▶ **Source records**
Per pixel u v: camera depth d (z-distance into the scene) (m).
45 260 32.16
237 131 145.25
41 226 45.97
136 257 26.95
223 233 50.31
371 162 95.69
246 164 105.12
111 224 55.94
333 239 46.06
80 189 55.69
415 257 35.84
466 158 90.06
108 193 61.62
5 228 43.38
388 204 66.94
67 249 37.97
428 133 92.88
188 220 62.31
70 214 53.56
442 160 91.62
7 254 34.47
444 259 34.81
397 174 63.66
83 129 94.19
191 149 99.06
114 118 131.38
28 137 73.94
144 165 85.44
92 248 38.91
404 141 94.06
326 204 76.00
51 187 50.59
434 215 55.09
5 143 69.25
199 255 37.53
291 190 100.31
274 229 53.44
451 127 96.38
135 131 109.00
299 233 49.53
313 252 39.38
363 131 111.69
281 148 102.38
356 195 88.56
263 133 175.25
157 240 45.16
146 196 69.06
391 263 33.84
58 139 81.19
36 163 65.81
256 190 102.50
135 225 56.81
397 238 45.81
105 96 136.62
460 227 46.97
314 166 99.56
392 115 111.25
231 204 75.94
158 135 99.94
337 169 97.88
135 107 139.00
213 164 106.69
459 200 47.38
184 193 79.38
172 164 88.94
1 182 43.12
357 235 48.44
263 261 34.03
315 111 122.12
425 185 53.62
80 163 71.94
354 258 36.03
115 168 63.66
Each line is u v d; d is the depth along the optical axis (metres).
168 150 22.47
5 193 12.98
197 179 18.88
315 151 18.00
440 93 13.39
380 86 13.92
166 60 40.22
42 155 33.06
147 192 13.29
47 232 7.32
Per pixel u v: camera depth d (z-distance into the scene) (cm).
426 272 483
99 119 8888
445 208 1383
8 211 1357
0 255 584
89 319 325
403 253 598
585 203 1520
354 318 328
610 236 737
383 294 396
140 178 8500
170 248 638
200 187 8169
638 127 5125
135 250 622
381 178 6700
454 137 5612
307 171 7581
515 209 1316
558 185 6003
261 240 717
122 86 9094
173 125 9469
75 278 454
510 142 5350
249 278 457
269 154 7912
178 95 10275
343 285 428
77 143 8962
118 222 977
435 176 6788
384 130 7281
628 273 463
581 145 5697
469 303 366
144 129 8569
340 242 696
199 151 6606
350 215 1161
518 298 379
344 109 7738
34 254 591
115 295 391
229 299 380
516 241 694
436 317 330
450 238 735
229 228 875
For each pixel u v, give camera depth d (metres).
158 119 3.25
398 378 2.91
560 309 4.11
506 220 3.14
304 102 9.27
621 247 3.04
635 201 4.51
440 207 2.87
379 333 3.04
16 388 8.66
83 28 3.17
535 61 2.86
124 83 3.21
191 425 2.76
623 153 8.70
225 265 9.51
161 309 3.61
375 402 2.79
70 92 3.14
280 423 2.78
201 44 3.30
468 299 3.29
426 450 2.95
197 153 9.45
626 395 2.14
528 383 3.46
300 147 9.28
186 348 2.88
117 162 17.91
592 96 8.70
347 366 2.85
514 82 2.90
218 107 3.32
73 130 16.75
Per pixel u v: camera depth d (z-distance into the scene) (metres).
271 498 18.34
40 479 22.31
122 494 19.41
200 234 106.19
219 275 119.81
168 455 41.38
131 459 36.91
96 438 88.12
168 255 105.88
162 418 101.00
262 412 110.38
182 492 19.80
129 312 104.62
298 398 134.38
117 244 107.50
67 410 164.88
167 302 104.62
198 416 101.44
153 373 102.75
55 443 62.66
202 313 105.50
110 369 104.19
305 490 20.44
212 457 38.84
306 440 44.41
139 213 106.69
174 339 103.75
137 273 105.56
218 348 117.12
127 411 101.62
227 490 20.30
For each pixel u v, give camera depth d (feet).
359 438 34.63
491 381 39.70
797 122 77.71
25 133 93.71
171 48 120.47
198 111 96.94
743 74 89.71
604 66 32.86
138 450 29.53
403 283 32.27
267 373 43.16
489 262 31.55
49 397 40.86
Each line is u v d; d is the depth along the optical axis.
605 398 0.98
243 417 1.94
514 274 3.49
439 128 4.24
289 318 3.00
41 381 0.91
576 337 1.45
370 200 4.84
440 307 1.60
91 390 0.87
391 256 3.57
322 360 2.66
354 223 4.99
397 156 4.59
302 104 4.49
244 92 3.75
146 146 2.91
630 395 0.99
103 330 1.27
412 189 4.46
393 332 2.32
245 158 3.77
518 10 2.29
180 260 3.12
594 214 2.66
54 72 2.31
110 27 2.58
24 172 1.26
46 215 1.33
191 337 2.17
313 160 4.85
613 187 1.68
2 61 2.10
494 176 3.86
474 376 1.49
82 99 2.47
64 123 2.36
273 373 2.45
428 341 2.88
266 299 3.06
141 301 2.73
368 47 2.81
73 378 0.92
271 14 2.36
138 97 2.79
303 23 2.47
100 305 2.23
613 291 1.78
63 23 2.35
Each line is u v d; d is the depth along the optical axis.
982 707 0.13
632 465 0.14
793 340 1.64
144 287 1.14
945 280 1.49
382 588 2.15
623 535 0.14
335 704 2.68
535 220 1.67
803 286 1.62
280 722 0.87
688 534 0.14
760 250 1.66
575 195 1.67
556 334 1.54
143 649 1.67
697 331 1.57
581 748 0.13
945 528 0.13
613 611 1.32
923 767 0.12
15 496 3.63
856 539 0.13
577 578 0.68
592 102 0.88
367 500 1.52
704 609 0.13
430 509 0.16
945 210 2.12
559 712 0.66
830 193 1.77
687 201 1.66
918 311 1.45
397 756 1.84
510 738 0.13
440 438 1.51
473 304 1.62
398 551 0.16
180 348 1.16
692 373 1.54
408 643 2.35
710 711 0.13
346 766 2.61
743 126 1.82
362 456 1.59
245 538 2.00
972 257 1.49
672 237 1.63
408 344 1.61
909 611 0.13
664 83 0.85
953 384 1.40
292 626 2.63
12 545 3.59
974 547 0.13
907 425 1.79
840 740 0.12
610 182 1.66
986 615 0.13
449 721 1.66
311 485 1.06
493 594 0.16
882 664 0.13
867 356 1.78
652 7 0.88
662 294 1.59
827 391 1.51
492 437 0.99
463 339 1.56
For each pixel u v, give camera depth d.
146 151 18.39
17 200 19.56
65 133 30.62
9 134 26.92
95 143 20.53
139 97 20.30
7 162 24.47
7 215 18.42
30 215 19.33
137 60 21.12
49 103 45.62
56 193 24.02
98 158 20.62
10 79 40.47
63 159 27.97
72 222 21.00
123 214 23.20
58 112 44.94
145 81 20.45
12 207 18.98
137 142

▶ **What the task asks**
Restate every line of the data above exactly as it was written.

▶ **Output for this task**
Per pixel u v: camera depth d (z-distance into the scene) (m).
45 260 32.16
237 131 145.25
41 226 45.97
136 257 26.95
223 233 50.31
371 162 95.69
246 164 105.12
111 224 55.94
333 239 46.06
80 189 55.69
415 257 35.84
466 158 90.06
108 193 61.62
5 228 43.38
388 204 66.94
67 249 37.97
428 133 92.88
188 220 62.31
70 214 53.56
442 160 91.62
7 254 34.47
444 259 34.81
397 174 63.66
83 129 94.19
191 149 99.06
114 118 131.38
28 137 73.94
144 165 85.44
92 248 38.91
404 141 94.06
326 204 76.00
51 187 50.59
434 215 55.09
5 143 69.25
199 255 37.53
291 190 100.31
274 229 53.44
451 127 96.38
135 131 109.00
299 233 49.53
313 252 39.38
363 131 111.69
281 148 102.38
356 195 88.56
263 133 175.25
157 240 45.16
146 196 69.06
391 263 33.84
58 139 81.19
36 163 65.81
256 190 102.50
135 225 56.81
397 238 45.81
105 96 136.62
460 227 46.97
314 166 99.56
392 115 111.25
231 204 75.94
158 135 99.94
337 169 97.88
135 107 139.00
213 164 106.69
459 200 47.38
184 193 79.38
172 164 88.94
1 182 43.12
357 235 48.44
263 261 34.03
315 111 122.12
425 185 53.62
80 163 71.94
354 258 36.03
115 168 63.66
Each line is u v d; d is the depth along the optical axis (metres).
168 150 22.47
5 193 12.98
197 179 18.88
315 151 18.00
440 93 13.39
380 86 13.92
166 60 40.22
42 155 33.06
147 192 13.29
47 232 7.32
Per pixel u v: camera depth d (z-distance into the scene) (cm).
426 272 483
99 119 8888
445 208 1383
8 211 1357
0 255 584
89 319 325
403 253 598
585 203 1520
354 318 328
610 236 737
383 294 396
140 178 8500
170 248 638
200 187 8169
638 127 5125
135 250 622
381 178 6700
454 137 5612
307 171 7581
515 209 1316
558 185 6003
261 240 717
122 86 9094
173 125 9469
75 278 454
510 142 5350
249 278 457
269 154 7912
178 95 10275
343 285 428
77 143 8962
118 222 977
435 176 6788
384 130 7281
628 273 463
581 145 5697
469 303 366
144 129 8569
340 242 696
199 151 6606
350 215 1161
518 298 379
344 109 7738
34 254 591
115 295 391
229 299 380
516 241 694
436 317 330
450 238 735
229 228 875
For each pixel u v, give camera depth d (metres).
158 119 3.25
398 378 2.91
560 309 4.11
506 220 3.14
304 102 9.27
621 247 3.04
635 201 4.51
440 207 2.87
379 333 3.04
16 388 8.66
83 28 3.17
535 61 2.86
124 83 3.21
191 425 2.76
623 153 8.70
225 265 9.51
161 309 3.61
375 402 2.79
70 92 3.14
280 423 2.78
201 44 3.30
468 299 3.29
426 450 2.95
197 153 9.45
626 395 2.14
528 383 3.46
300 147 9.28
186 348 2.88
117 162 17.91
592 96 8.70
347 366 2.85
514 82 2.90
218 107 3.32
73 130 16.75
Per pixel u v: camera depth d (z-distance into the scene) (metres).
271 498 18.34
40 479 22.31
122 494 19.41
200 234 106.19
219 275 119.81
168 455 41.38
131 459 36.91
96 438 88.12
168 255 105.88
162 418 101.00
262 412 110.38
182 492 19.80
129 312 104.62
298 398 134.38
117 244 107.50
67 410 164.88
167 302 104.62
198 416 101.44
153 373 102.75
55 443 62.66
202 313 105.50
110 369 104.19
305 490 20.44
212 457 38.84
306 440 44.41
139 213 106.69
174 339 103.75
137 273 105.56
218 348 117.12
127 411 101.62
227 490 20.30
For each pixel u v, give camera depth d (feet).
359 438 34.63
491 381 39.70
797 122 77.71
25 133 93.71
171 48 120.47
198 111 96.94
743 74 89.71
604 66 32.86
138 450 29.53
403 283 32.27
267 373 43.16
489 262 31.55
49 397 40.86
Each line is u v d; d is the depth along the optical axis.
605 398 0.98
243 417 1.94
514 274 3.49
439 128 4.24
289 318 3.00
41 381 0.91
576 337 1.45
370 200 4.84
440 307 1.60
91 390 0.87
391 256 3.57
322 360 2.66
354 223 4.99
397 156 4.59
302 104 4.49
244 92 3.75
146 146 2.91
630 395 0.99
103 330 1.27
412 189 4.46
393 332 2.32
245 158 3.77
518 10 2.29
180 260 3.12
594 214 2.66
54 72 2.31
110 27 2.58
24 172 1.26
46 215 1.33
191 337 2.17
313 160 4.85
613 187 1.68
2 61 2.10
494 176 3.86
474 376 1.49
82 99 2.47
64 123 2.36
273 373 2.45
428 341 2.88
266 299 3.06
141 301 2.73
368 47 2.81
73 378 0.92
271 14 2.36
138 97 2.79
303 23 2.47
100 305 2.23
613 291 1.78
63 23 2.35
Each line is u v d; d is the depth along the optical axis.
982 707 0.13
632 465 0.14
793 340 1.64
144 287 1.14
945 280 1.49
382 588 2.15
623 535 0.14
335 704 2.68
535 220 1.67
803 286 1.62
280 722 0.87
688 534 0.14
760 250 1.66
575 195 1.67
556 334 1.54
143 649 1.67
697 331 1.57
581 748 0.13
945 528 0.13
613 611 1.32
923 767 0.12
15 496 3.63
856 539 0.13
577 578 0.68
592 102 0.88
367 500 1.52
704 609 0.13
430 509 0.16
945 210 2.12
559 712 0.66
830 193 1.77
687 201 1.66
918 311 1.45
397 756 1.84
510 738 0.13
440 438 1.51
473 304 1.62
398 551 0.16
180 348 1.16
692 373 1.54
408 643 2.35
710 711 0.13
346 766 2.61
743 126 1.82
362 456 1.59
245 538 2.00
972 257 1.49
672 237 1.63
408 344 1.61
909 611 0.13
664 83 0.85
953 384 1.40
292 626 2.63
12 545 3.59
974 547 0.13
907 425 1.79
840 740 0.12
610 182 1.66
986 615 0.13
449 721 1.66
311 485 1.06
493 594 0.16
882 664 0.13
867 356 1.78
652 7 0.88
662 294 1.59
827 391 1.51
492 437 0.99
463 339 1.56
For each pixel u v, give camera depth d.
146 151 18.39
17 200 19.56
65 133 30.62
9 134 26.92
95 143 20.53
139 97 20.30
7 162 24.47
7 215 18.42
30 215 19.33
137 60 21.12
49 103 45.62
56 193 24.02
98 158 20.62
10 79 40.47
63 159 27.97
72 222 21.00
123 214 23.20
58 112 44.94
145 81 20.45
12 207 18.98
137 142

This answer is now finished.